> WORK ORDER
Restate the records below exactly. Pictures are not part of the copy.
* * * * * * * * *
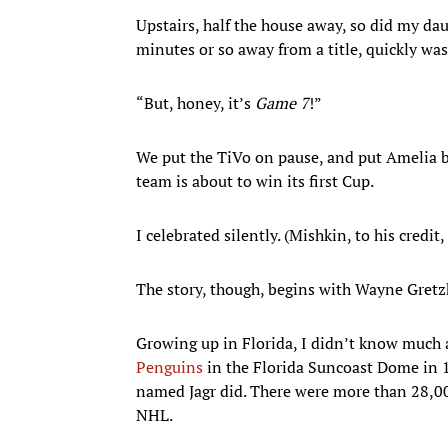
Upstairs, half the house away, so did my dau
minutes or so away from a title, quickly was
“But, honey, it’s
Game 7
!”
We put the TiVo on pause, and put Amelia b
team is about to win its first Cup.
I celebrated silently. (Mishkin, to his credit,
The story, though, begins with Wayne Gretzk
Growing up in Florida, I didn’t know much 
Penguins
in the Florida Suncoast Dome in 1
named Jagr did. There were more than 28,00
NHL.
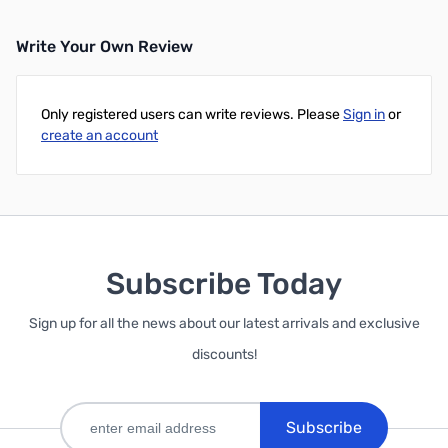
Write Your Own Review
Only registered users can write reviews. Please
Sign in
or
create an account
Subscribe Today
Sign up for all the news about our latest arrivals and exclusive
discounts!
Subscribe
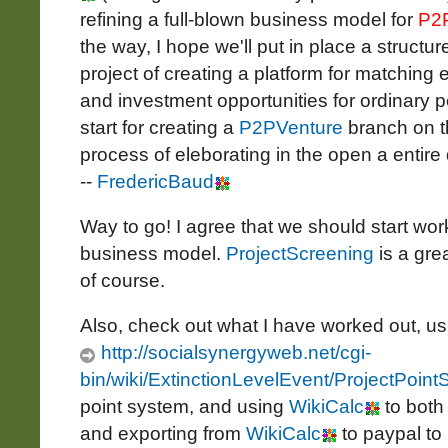
refining a full-blown business model for
P2
the way, I hope we'll put in place a structur
project of creating a platform for matching 
and investment opportunities for ordinary pe
start for creating a
P2PVenture
branch on th
process of eleborating in the open a entire 
--
FredericBaud
Way to go! I agree that we should start wor
business model.
ProjectScreening
is a grea
of course.
Also, check out what I have worked out, u
http://socialsynergyweb.net/cgi-
bin/wiki/ExtinctionLevelEvent/ProjectPoin
point system, and using
WikiCalc
to both
and exporting from
WikiCalc
to paypal to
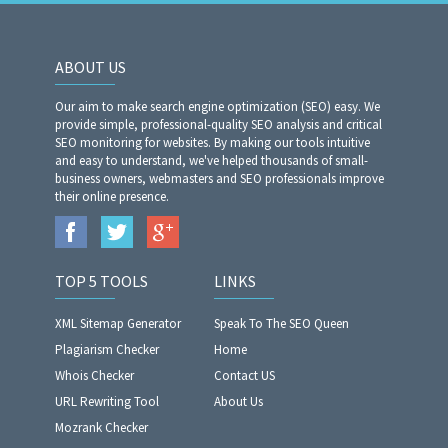
ABOUT US
Our aim to make search engine optimization (SEO) easy. We
provide simple, professional-quality SEO analysis and critical
SEO monitoring for websites. By making our tools intuitive
and easy to understand, we've helped thousands of small-
business owners, webmasters and SEO professionals improve
their online presence.
TOP 5 TOOLS
LINKS
XML Sitemap Generator
Speak To The SEO Queen
Plagiarism Checker
Home
Whois Checker
Contact US
URL Rewriting Tool
About Us
Mozrank Checker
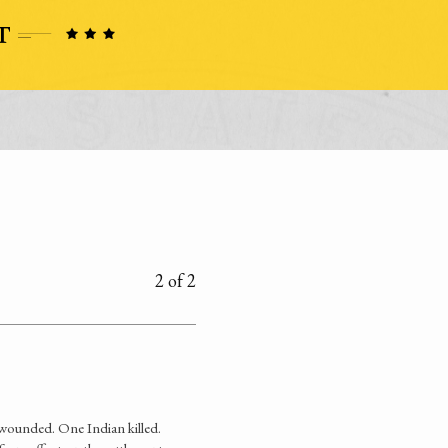
2 of 2
 wounded. One Indian killed.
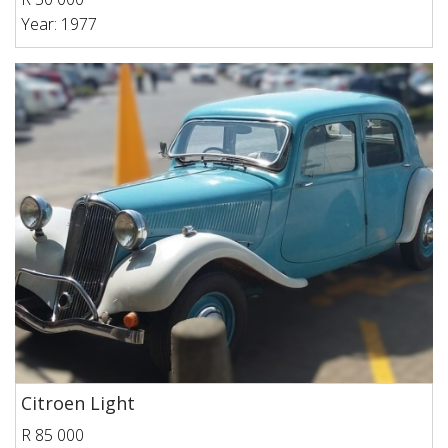
Year: 1977
Citroen Light
R 85 000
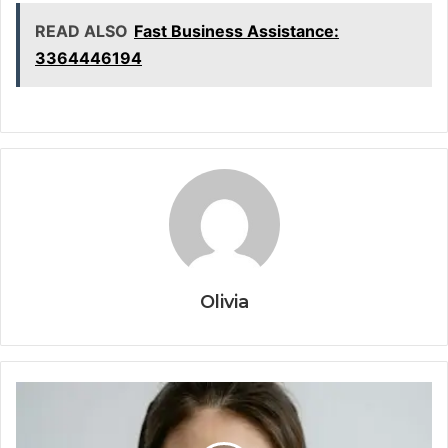
READ ALSO
Fast Business Assistance:
3364446194
Olivia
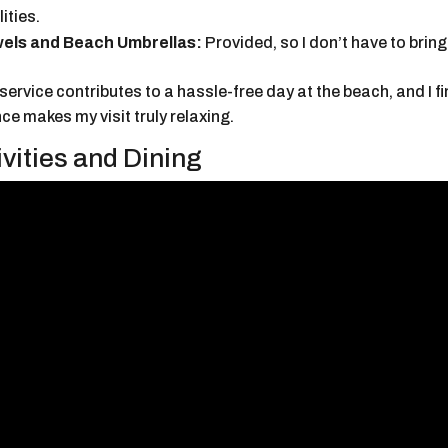
lities.
els and Beach Umbrellas:
Provided, so I don’t have to brin
service contributes to a hassle-free day at the beach, and I f
e makes my visit truly relaxing.
ivities and Dining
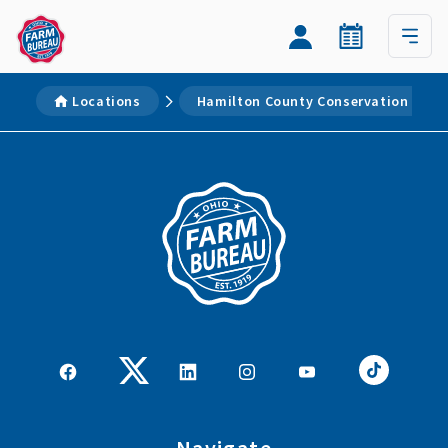
Locations
Hamilton County Conservation Distri
Navigate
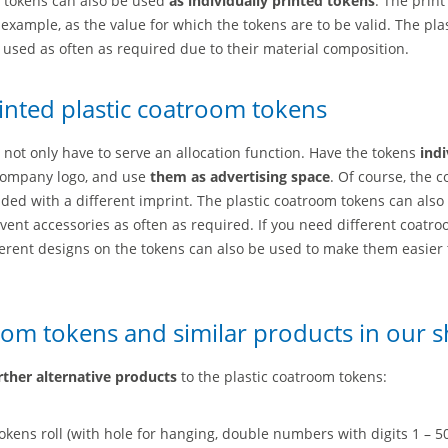
m tokens can also be used
as individually printed tokens
. The print
example, as the value for which the tokens are to be valid. The pla
used as often as required due to their material composition.
rinted plastic coatroom tokens
not only have to serve an allocation function. Have the tokens
indi
 company logo, and use
them as advertising space
. Of course, the 
ided with a different imprint. The plastic coatroom tokens can also
event accessories as often as required. If you need different coatr
fferent designs on the tokens can also be used to make them easier 
oom tokens and similar products in our 
rther alternative products
to the plastic coatroom tokens:
kens roll (with hole for hanging, double numbers with digits 1 – 5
* * * * * * * * *
> RESPONSE FOR THIS EXERCISE
Upstairs, half the house away, so did my dau
minutes or so away from a title, quickly was
“But, honey, it’s
Game 7
!”
We put the TiVo on pause, and put Amelia b
team is about to win its first Cup.
I celebrated silently. (Mishkin, to his credit,
The story, though, begins with Wayne Gretzk
Growing up in Florida, I didn’t know much 
Penguins
in the Florida Suncoast Dome in 1
named Jagr did. There were more than 28,00
NHL.
Write Your Own Review
Only registered users can write reviews. Please
Sign in
or
create an account
Subscribe Today
Sign up for all the news about our latest arrivals and exclusive
discounts!
Subscribe
refining a full-blown business model for
P2
the way, I hope we'll put in place a structur
project of creating a platform for matching 
and investment opportunities for ordinary pe
start for creating a
P2PVenture
branch on th
process of eleborating in the open a entire 
--
FredericBaud
Way to go! I agree that we should start wor
business model.
ProjectScreening
is a grea
of course.
Also, check out what I have worked out, u
http://socialsynergyweb.net/cgi-
bin/wiki/ExtinctionLevelEvent/ProjectPoin
point system, and using
WikiCalc
to both
and exporting from
WikiCalc
to paypal to
ABOUT US
Our aim to make search engine optimization (SEO) easy. We
provide simple, professional-quality SEO analysis and critical
SEO monitoring for websites. By making our tools intuitive
and easy to understand, we've helped thousands of small-
business owners, webmasters and SEO professionals improve
their online presence.
TOP 5 TOOLS
LINKS
XML Sitemap Generator
Speak To The SEO Queen
Plagiarism Checker
Home
Whois Checker
Contact US
URL Rewriting Tool
About Us
Mozrank Checker
2 of 2
 wounded. One Indian killed.
Year: 1977
Citroen Light
R 85 000
READ ALSO
Fast Business Assistance:
3364446194
Olivia
lities.
els and Beach Umbrellas:
Provided, so I don’t have to brin
service contributes to a hassle-free day at the beach, and I f
e makes my visit truly relaxing.
ivities and Dining
Locations
Hamilton County Conservation Distri
Navigate
m tokens can also be used
as individually printed tokens
. The print
example, as the value for which the tokens are to be valid. The pla
used as often as required due to their material composition.
rinted plastic coatroom tokens
not only have to serve an allocation function. Have the tokens
indi
 company logo, and use
them as advertising space
. Of course, the 
ided with a different imprint. The plastic coatroom tokens can also
event accessories as often as required. If you need different coatr
fferent designs on the tokens can also be used to make them easier 
oom tokens and similar products in our 
rther alternative products
to the plastic coatroom tokens:
kens roll (with hole for hanging, double numbers with digits 1 – 5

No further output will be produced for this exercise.